I have a Nova Midi and a Barracuda Micro that I have been using on my Jet 1220VS and like them both. I just upgraded to a Nova DVR XP and since the chucks I had are 1" -8 I bought the Super Nova 2 in 1 1/4-8. I used it for the first time yesterday and it is one sweet chuck.
Like others have said if you are turning on a mini or midi lathe I think it would be to heavy.


----------



## rhunnell (Sep 7, 2007)

I will mostly be turning bowls. I have a full size lathe jet 1642


----------



## firehawkmph (Apr 26, 2008)

Robert,
I have the same lathe with a Vicmark 5" chuck on it. I would spend the money and get a top quality chuck. That lathe is big enough and powerful enough to put some pretty sizable chunks of wood on. The vicmark is around $300. I have a couple different sizes of dovetail jaws for it. No complaints at all and a joy to use.
Mike Hawkins


----------



## don716 (Mar 1, 2008)

I have the 1642 Jet also and I have both the Talon Oneway and a Supernova 2. I like my Supernova 2 but I LOVE my Talon Oneway.
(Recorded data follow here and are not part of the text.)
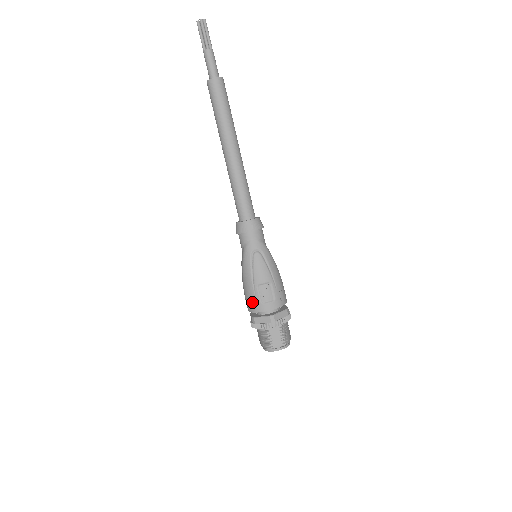
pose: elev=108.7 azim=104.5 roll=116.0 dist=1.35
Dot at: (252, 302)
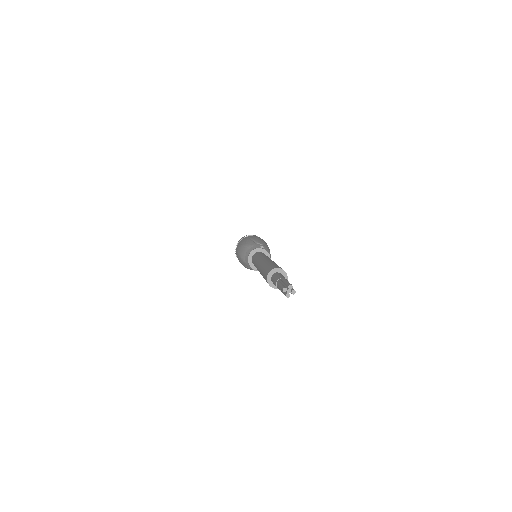
Dot at: occluded
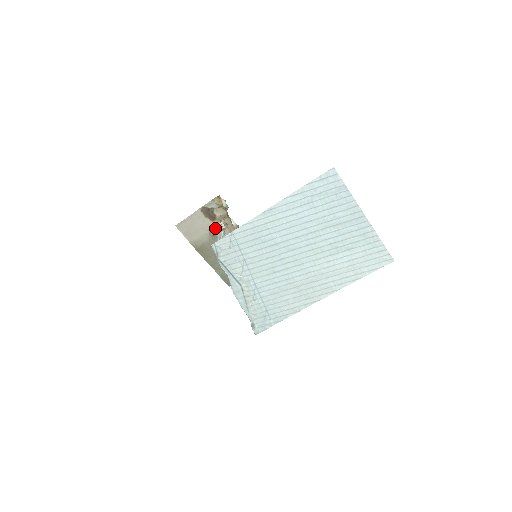
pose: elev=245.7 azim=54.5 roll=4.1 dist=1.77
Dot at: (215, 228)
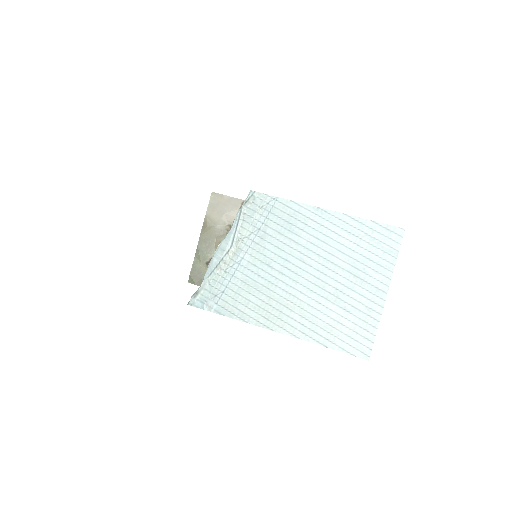
Dot at: occluded
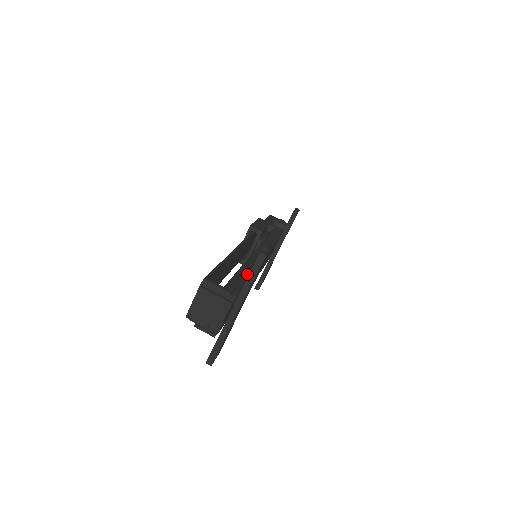
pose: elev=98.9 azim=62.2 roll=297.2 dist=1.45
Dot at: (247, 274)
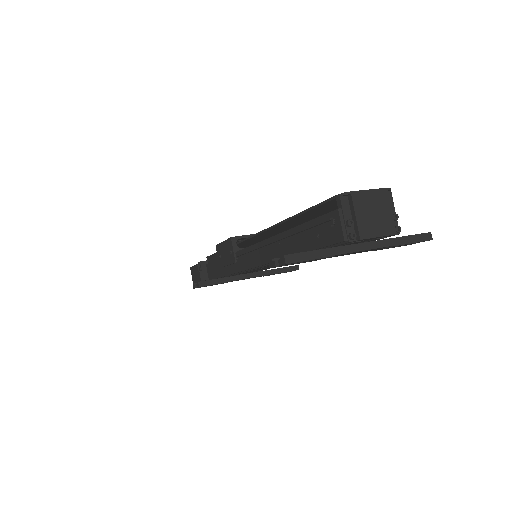
Dot at: occluded
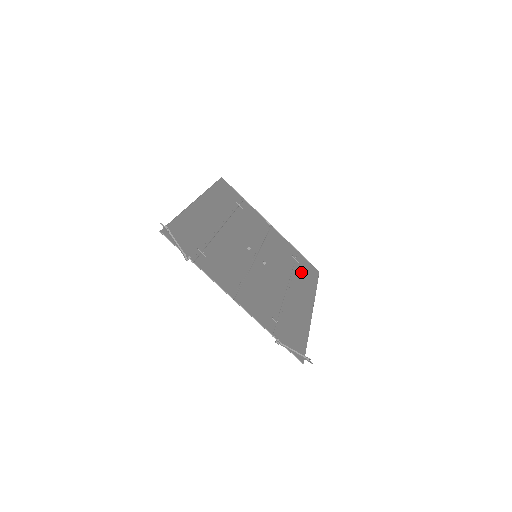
If I had it to do over again it would be the Talon Oneway all day long. The Talon has a better set of "stock" jaws than the supernova and I like the way the Talon locks on the tennon better. I've had a bowl sling off the supernova before but never the talon. It's my 2 cents worth but for a little extra $$$ I would go with the Talon Oneway.


----------



## phinds (Mar 25, 2009)

rhunnell said:


> If you were going to buy a chuck. Would you buy the Supernova2 or
> PSI CSC3000C Barracuda. I see the psi comes with different sets of jaws. While the supernova2 has one set.Thank for the help.
> 
> Robert


I bought the PSI CSC3000C Barracuda for $150 recently and really love it, but I haven't used the others so have no point of comparison. The 4 jaw-sets that come with it give a wide range of abilities and I find it a pleasure to use.


----------



## HLW (Nov 19, 2008)

I've owned the Barracuda chuck and now own the Nova G3 and the super Nova2 both are fine chucks. Having said that, you wont't go wrong with the Barracuda either. I bought the Nova's because they were on sale(at different times) and the Nova2 had several different jaws to come with it at the time.Sold the Barracuda because I didn't need three chucks. The quality of the Barracuda seemed as equal to me? Good luck.:thumbsup:


----------



## Lilty (Dec 20, 2006)

I have the Barracuda chuck and use it often no problems.


----------



## Whaler (Mar 9, 2011)

The Barracuda is a real good buy but it is 1"x8 and the Jet 1642 has a
1 1/4"x8 spindle. Adapters are available but are an added expense and a source of possible runout problems.


----------



## rhunnell (Sep 7, 2007)

Thanks for the advice. I ordered the supernova2.

Robert


----------